Task: When you reach the line containing "For every layout" in the entries below, please begin setting down lines exactly, stop only after the last one, and add nothing else.
═════ Provided data ═════
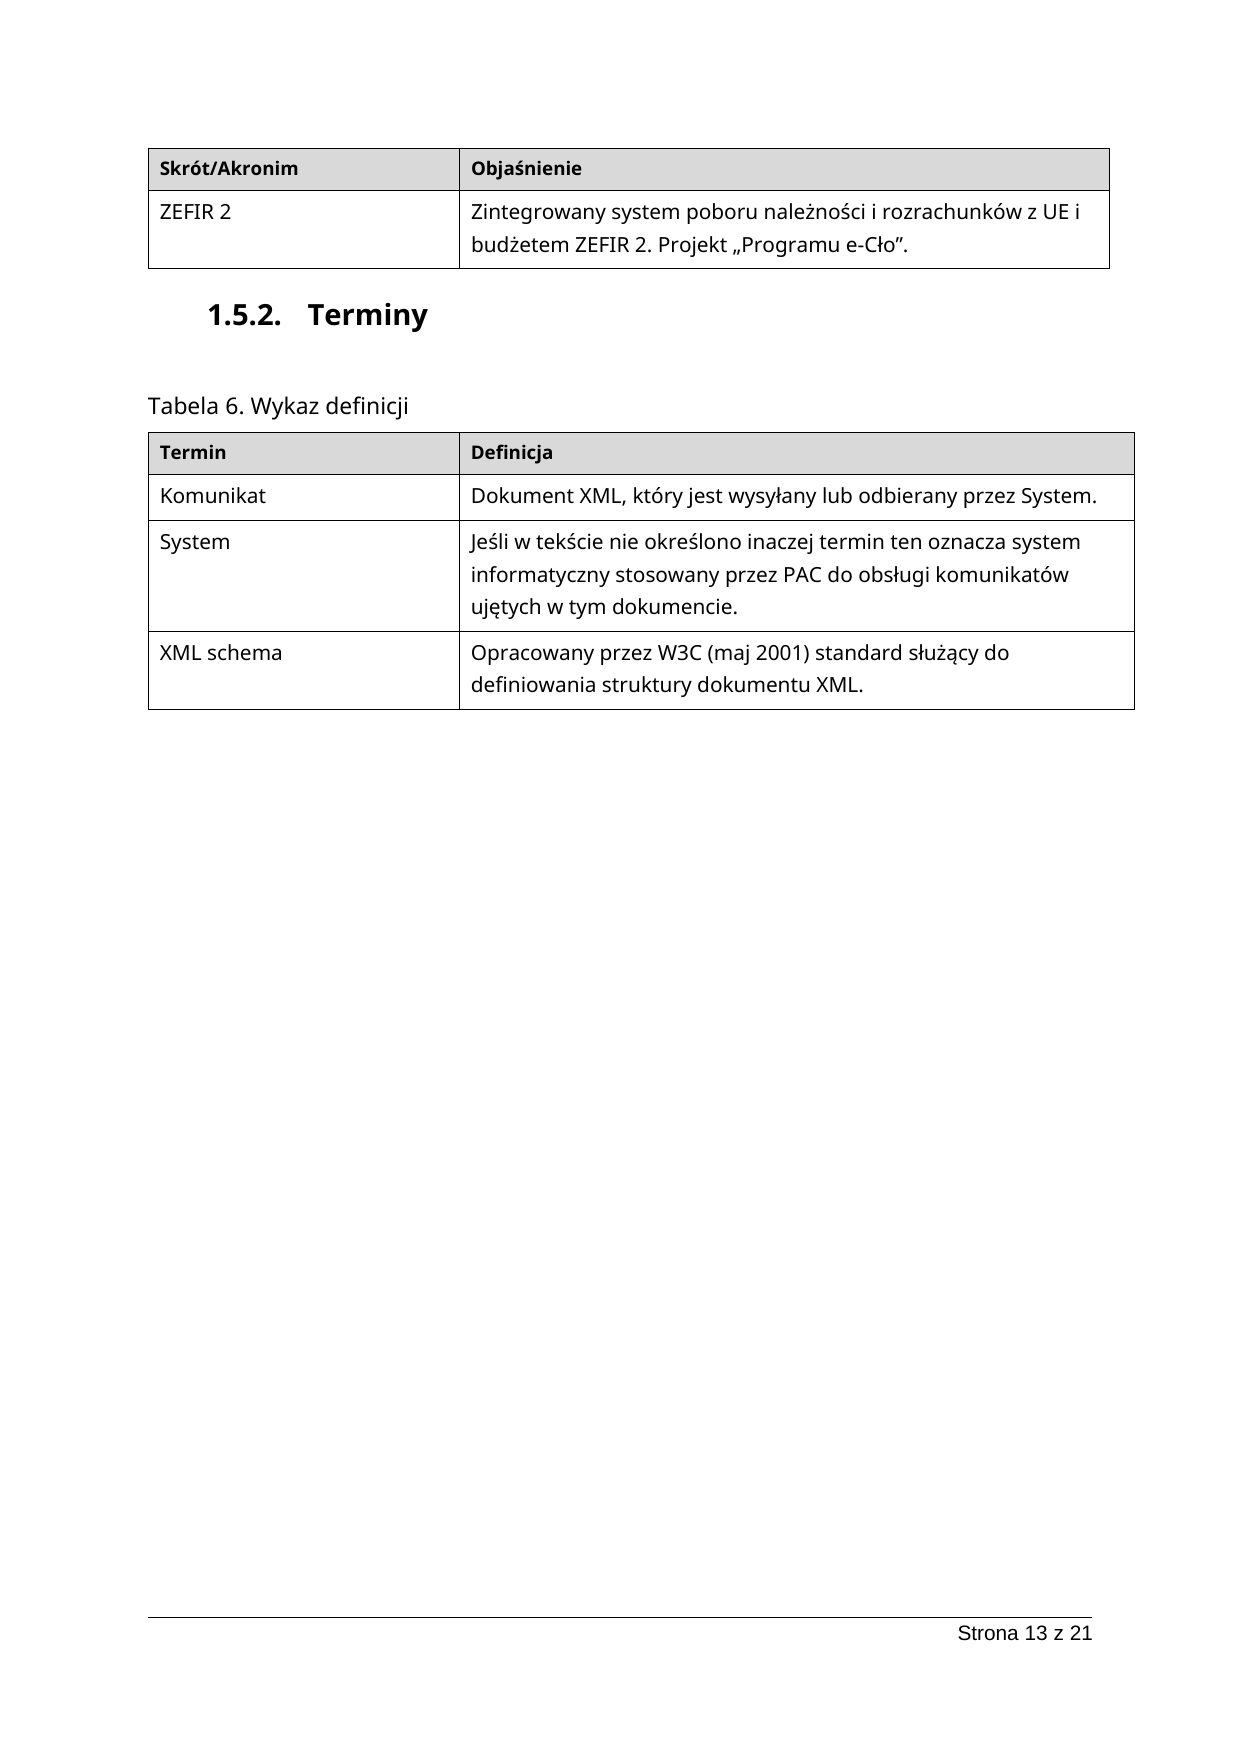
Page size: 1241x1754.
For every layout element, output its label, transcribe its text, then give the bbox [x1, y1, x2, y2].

table_cell Jeśli w tekście nie określono inaczej termin ten oznacza system informatyczny stosowany przez PAC do obsługi komunikatów ujętych w tym dokumencie. [460, 521, 1134, 631]
table_header Skrót/Akronim [149, 149, 459, 190]
table_header Definicja [460, 433, 1134, 474]
text Tabela . Wykaz definicji [148, 390, 1092, 421]
subtitle Terminy [207, 294, 1092, 334]
table_cell Komunikat [149, 475, 459, 520]
table_cell Opracowany przez W3C (maj 2001) standard służący do definiowania struktury dokumentu XML. [460, 632, 1134, 709]
table_cell Dokument XML, który jest wysyłany lub odbierany przez System. [460, 475, 1134, 520]
table_header Objaśnienie [460, 149, 1109, 190]
table_header Termin [149, 433, 459, 474]
table_cell Zintegrowany system poboru należności i rozrachunków z UE i budżetem ZEFIR 2. Projekt „Programu e-Cło”. [460, 191, 1109, 268]
table_cell ZEFIR 2 [149, 191, 459, 268]
table_cell System [149, 521, 459, 631]
table_cell XML schema [149, 632, 459, 709]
═════
Answer to the exercise:
For every layout element, output its label, transcribe its text, then give the bbox [x1, y1, x2, y2].

table_cell Jeśli w tekście nie określono inaczej termin ten oznacza system informatyczny stosowany przez PAC do obsługi komunikatów ujętych w tym dokumencie. [460, 521, 1134, 631]
table_header Skrót/Akronim [149, 149, 459, 190]
table_header Definicja [460, 433, 1134, 474]
text Tabela . Wykaz definicji [148, 390, 1092, 421]
subtitle Terminy [207, 294, 1092, 334]
table_cell Komunikat [149, 475, 459, 520]
table_cell Opracowany przez W3C (maj 2001) standard służący do definiowania struktury dokumentu XML. [460, 632, 1134, 709]
table_cell Dokument XML, który jest wysyłany lub odbierany przez System. [460, 475, 1134, 520]
table_header Objaśnienie [460, 149, 1109, 190]
table_header Termin [149, 433, 459, 474]
table_cell Zintegrowany system poboru należności i rozrachunków z UE i budżetem ZEFIR 2. Projekt „Programu e-Cło”. [460, 191, 1109, 268]
table_cell ZEFIR 2 [149, 191, 459, 268]
table_cell System [149, 521, 459, 631]
table_cell XML schema [149, 632, 459, 709]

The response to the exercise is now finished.